Variatie in vorm van het aanbod

Indien er geen mogelijkheden worden aangeboden om te varieren in de vorm van het aanbod, betekent dit dat er geen aandacht besteed zal worden aan kenmerken zoals leerstijl om daar een match mee te maken. In de intake kunnen ter validatie activiteiten worden ondernomen om bijvoorbeeld naar de leerstijl van de deelnemer om te kijken of deze aansluit op de standaard aangeboden vorm. Indien er wel mogelijkheden zijn tot varieren in de vorm, zal de intake er mede op gericht zijn om een keuze te maken uit de verschillende vormen die aangeboden worden. Als deze vormen van te voren vast staan moet daar een match mee gemaakt worden. Wanneer de vormen niet vast staan, zal de intake er op gericht zijn om kenmerken als leerstijl te achterhalen en daar een passend aanbod bij te formuleren. Dat kan dan een trigger zijn om nieuw aanbod aan te schaffen of te ontwikkelen.

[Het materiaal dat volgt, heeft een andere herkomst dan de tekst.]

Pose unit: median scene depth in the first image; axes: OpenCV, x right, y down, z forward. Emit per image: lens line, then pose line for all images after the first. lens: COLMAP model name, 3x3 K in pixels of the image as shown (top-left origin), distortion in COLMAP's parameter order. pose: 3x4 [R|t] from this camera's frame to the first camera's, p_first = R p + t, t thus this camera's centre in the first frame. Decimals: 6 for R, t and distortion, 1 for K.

Variatie in aanvullende behoefte

Indien geen variatie mogelijk is ten aanzien van de aanvullende behoefte, zal men alleen gericht zijn op het achterhalen van de behoefte voor hetgeen de wet verplicht. Een instelling zou daarbij de keuze kunnen maken om de bewijslast voor de noodzaak van een aanvullende behoefte bij de deelnemer zelf te leggen. De instelling kan ook ter validatie testen op aanvullende behoeftes waarop de instelling niet faciliteert, om daarmee vast te kunnen stellen of er aspecten zijn die een risico kunnen vormen voor een goed verloop van het leertraject.

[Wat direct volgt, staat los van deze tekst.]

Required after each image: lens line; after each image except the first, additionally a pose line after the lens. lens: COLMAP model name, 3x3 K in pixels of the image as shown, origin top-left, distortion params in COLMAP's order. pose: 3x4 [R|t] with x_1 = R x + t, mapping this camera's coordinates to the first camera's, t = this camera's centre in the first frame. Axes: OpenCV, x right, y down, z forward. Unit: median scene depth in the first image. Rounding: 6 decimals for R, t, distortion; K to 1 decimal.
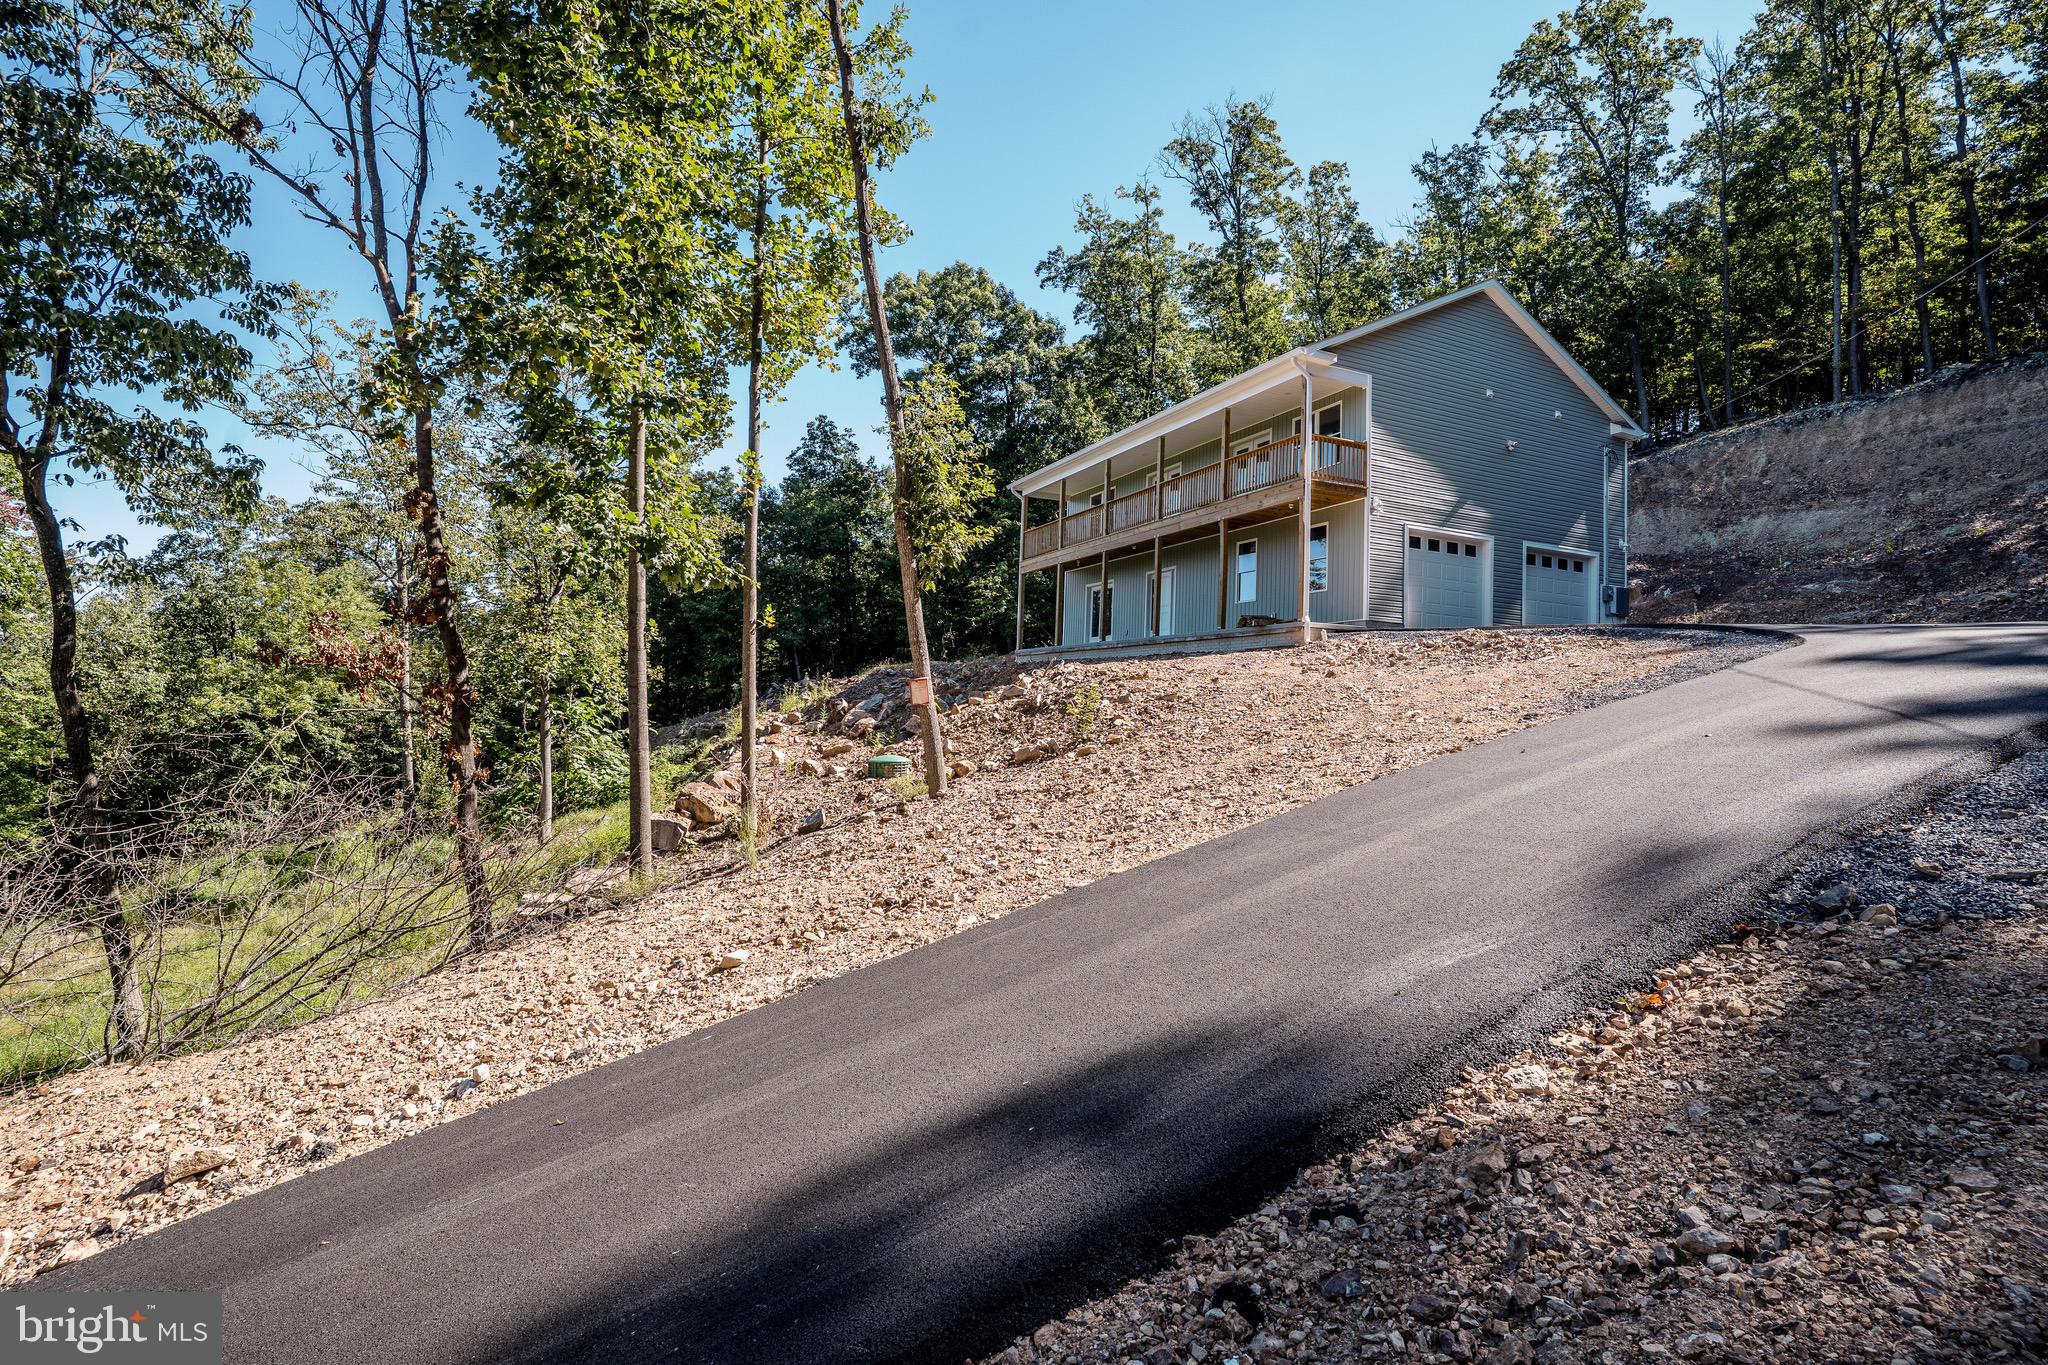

Een instelling kan varieren in aanvullende behoeftes door zich te specialiseren in een aantal van deze behoeftes. Doordat deze instelling op een aantal aanvullende behoeftes is gespecialiseerd, is de verwachting dat daardoor juist deelnemers naar de instelling toekomen die deze aanvullende behoefte hebben. De specialisatie is schaalbaar en diep geintegreerd in de instelling en er zijn veel kennis en middelen beschikbaar. De intaker is goed op de hoogte van de mogelijkheden die een instelling wel en niet kan bieden.

Indien een instelling op alle mogelijke aanvullende behoeftes van de deelnemer iets wil aanbieden, is de intake gericht op het verkrijgen van een zo breed mogelijk beeld van de behoefte van de deelnemer. Dit is niet op schaalgrootte gericht: initieel kan deze behoefte aanwezig zijn bij maar één deelnemer. Bij de intake wordt de aanvullende behoefte herkent waarna er een voor deze individuele deelnemer een passende oplossing met minimale inzet gevonden wordt. Dat sluit niet uit dat eenzelfde oplossing voor meerdere deelnemers kan worden ingezet: van de minimale inzet gedachte is dit zelfs wenselijk. De intake levert uiteindelijk een advies op ten aanzien van de ondersteuning van de deelnemer. In principe worden er geen deelnemers afgewezen, tenzij er in de intake gesignaleerd dat de situaties te ernstig is en dat er meer specialisme nodig is.